What is needed:
Reproduce each of the following lines verbatim.

----- Source data

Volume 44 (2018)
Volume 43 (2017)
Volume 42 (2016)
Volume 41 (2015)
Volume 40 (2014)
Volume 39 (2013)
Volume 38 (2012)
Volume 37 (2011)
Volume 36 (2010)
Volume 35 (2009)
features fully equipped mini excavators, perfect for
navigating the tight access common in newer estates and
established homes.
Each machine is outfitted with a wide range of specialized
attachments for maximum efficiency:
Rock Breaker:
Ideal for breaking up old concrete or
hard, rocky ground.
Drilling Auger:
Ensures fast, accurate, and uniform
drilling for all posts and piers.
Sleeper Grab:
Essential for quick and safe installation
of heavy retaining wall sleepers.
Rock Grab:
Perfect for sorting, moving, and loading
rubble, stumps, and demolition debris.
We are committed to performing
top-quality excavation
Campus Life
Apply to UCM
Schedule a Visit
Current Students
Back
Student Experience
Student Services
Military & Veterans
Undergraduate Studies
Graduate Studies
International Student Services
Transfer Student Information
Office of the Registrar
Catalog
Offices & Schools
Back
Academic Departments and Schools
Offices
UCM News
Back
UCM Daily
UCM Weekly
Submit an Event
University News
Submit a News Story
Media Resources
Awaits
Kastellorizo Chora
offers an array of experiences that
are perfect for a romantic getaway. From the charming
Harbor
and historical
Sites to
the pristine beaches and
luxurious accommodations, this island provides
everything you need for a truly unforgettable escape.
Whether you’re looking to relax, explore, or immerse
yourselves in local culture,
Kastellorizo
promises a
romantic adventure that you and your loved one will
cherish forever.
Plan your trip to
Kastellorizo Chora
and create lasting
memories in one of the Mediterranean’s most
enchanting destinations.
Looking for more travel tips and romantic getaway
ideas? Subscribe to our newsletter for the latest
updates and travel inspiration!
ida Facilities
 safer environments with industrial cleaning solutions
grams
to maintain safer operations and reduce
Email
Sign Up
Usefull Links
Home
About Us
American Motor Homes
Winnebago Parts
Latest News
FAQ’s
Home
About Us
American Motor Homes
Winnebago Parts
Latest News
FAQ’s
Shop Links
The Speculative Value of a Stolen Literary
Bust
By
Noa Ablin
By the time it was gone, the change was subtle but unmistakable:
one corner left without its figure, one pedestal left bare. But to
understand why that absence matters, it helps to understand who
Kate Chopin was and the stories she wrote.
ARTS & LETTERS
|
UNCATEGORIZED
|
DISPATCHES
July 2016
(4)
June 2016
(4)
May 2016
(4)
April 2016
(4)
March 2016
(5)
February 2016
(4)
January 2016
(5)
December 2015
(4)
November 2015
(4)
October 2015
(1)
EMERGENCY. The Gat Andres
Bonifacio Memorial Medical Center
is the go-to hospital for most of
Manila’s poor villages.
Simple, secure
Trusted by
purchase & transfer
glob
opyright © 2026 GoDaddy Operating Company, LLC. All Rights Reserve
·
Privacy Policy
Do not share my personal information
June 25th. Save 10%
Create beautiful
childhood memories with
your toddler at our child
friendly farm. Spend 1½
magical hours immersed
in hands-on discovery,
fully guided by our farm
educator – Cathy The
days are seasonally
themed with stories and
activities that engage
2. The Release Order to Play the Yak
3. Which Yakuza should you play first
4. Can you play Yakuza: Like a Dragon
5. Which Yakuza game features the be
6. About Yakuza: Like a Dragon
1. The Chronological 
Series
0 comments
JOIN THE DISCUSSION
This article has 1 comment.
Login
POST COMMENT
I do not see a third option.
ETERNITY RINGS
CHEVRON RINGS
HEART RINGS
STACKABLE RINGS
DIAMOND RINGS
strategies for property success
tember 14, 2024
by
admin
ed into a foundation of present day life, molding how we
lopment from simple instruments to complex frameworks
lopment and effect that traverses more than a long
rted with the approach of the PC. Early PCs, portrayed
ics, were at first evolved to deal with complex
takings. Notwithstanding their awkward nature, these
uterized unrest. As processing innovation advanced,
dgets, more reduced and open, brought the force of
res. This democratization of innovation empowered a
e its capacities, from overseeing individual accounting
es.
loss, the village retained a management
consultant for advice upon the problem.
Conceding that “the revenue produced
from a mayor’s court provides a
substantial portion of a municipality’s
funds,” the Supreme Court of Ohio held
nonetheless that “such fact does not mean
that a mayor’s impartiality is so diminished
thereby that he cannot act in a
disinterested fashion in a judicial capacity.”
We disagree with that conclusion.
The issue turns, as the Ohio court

----------

Solution:
Volume 44 (2018)
Volume 43 (2017)
Volume 42 (2016)
Volume 41 (2015)
Volume 40 (2014)
Volume 39 (2013)
Volume 38 (2012)
Volume 37 (2011)
Volume 36 (2010)
Volume 35 (2009)
features fully equipped mini excavators, perfect for
navigating the tight access common in newer estates and
established homes.
Each machine is outfitted with a wide range of specialized
attachments for maximum efficiency:
Rock Breaker:
Ideal for breaking up old concrete or
hard, rocky ground.
Drilling Auger:
Ensures fast, accurate, and uniform
drilling for all posts and piers.
Sleeper Grab:
Essential for quick and safe installation
of heavy retaining wall sleepers.
Rock Grab:
Perfect for sorting, moving, and loading
rubble, stumps, and demolition debris.
We are committed to performing
top-quality excavation
Campus Life
Apply to UCM
Schedule a Visit
Current Students
Back
Student Experience
Student Services
Military & Veterans
Undergraduate Studies
Graduate Studies
International Student Services
Transfer Student Information
Office of the Registrar
Catalog
Offices & Schools
Back
Academic Departments and Schools
Offices
UCM News
Back
UCM Daily
UCM Weekly
Submit an Event
University News
Submit a News Story
Media Resources
Awaits
Kastellorizo Chora
offers an array of experiences that
are perfect for a romantic getaway. From the charming
Harbor
and historical
Sites to
the pristine beaches and
luxurious accommodations, this island provides
everything you need for a truly unforgettable escape.
Whether you’re looking to relax, explore, or immerse
yourselves in local culture,
Kastellorizo
promises a
romantic adventure that you and your loved one will
cherish forever.
Plan your trip to
Kastellorizo Chora
and create lasting
memories in one of the Mediterranean’s most
enchanting destinations.
Looking for more travel tips and romantic getaway
ideas? Subscribe to our newsletter for the latest
updates and travel inspiration!
ida Facilities
 safer environments with industrial cleaning solutions
grams
to maintain safer operations and reduce
Email
Sign Up
Usefull Links
Home
About Us
American Motor Homes
Winnebago Parts
Latest News
FAQ’s
Home
About Us
American Motor Homes
Winnebago Parts
Latest News
FAQ’s
Shop Links
The Speculative Value of a Stolen Literary
Bust
By
Noa Ablin
By the time it was gone, the change was subtle but unmistakable:
one corner left without its figure, one pedestal left bare. But to
understand why that absence matters, it helps to understand who
Kate Chopin was and the stories she wrote.
ARTS & LETTERS
|
UNCATEGORIZED
|
DISPATCHES
July 2016
(4)
June 2016
(4)
May 2016
(4)
April 2016
(4)
March 2016
(5)
February 2016
(4)
January 2016
(5)
December 2015
(4)
November 2015
(4)
October 2015
(1)
EMERGENCY. The Gat Andres
Bonifacio Memorial Medical Center
is the go-to hospital for most of
Manila’s poor villages.
Simple, secure
Trusted by
purchase & transfer
glob
opyright © 2026 GoDaddy Operating Company, LLC. All Rights Reserve
·
Privacy Policy
Do not share my personal information
June 25th. Save 10%
Create beautiful
childhood memories with
your toddler at our child
friendly farm. Spend 1½
magical hours immersed
in hands-on discovery,
fully guided by our farm
educator – Cathy The
days are seasonally
themed with stories and
activities that engage
2. The Release Order to Play the Yak
3. Which Yakuza should you play first
4. Can you play Yakuza: Like a Dragon
5. Which Yakuza game features the be
6. About Yakuza: Like a Dragon
1. The Chronological 
Series
0 comments
JOIN THE DISCUSSION
This article has 1 comment.
Login
POST COMMENT
I do not see a third option.
ETERNITY RINGS
CHEVRON RINGS
HEART RINGS
STACKABLE RINGS
DIAMOND RINGS
strategies for property success
tember 14, 2024
by
admin
ed into a foundation of present day life, molding how we
lopment from simple instruments to complex frameworks
lopment and effect that traverses more than a long
rted with the approach of the PC. Early PCs, portrayed
ics, were at first evolved to deal with complex
takings. Notwithstanding their awkward nature, these
uterized unrest. As processing innovation advanced,
dgets, more reduced and open, brought the force of
res. This democratization of innovation empowered a
e its capacities, from overseeing individual accounting
es.
loss, the village retained a management
consultant for advice upon the problem.
Conceding that “the revenue produced
from a mayor’s court provides a
substantial portion of a municipality’s
funds,” the Supreme Court of Ohio held
nonetheless that “such fact does not mean
that a mayor’s impartiality is so diminished
thereby that he cannot act in a
disinterested fashion in a judicial capacity.”
We disagree with that conclusion.
The issue turns, as the Ohio court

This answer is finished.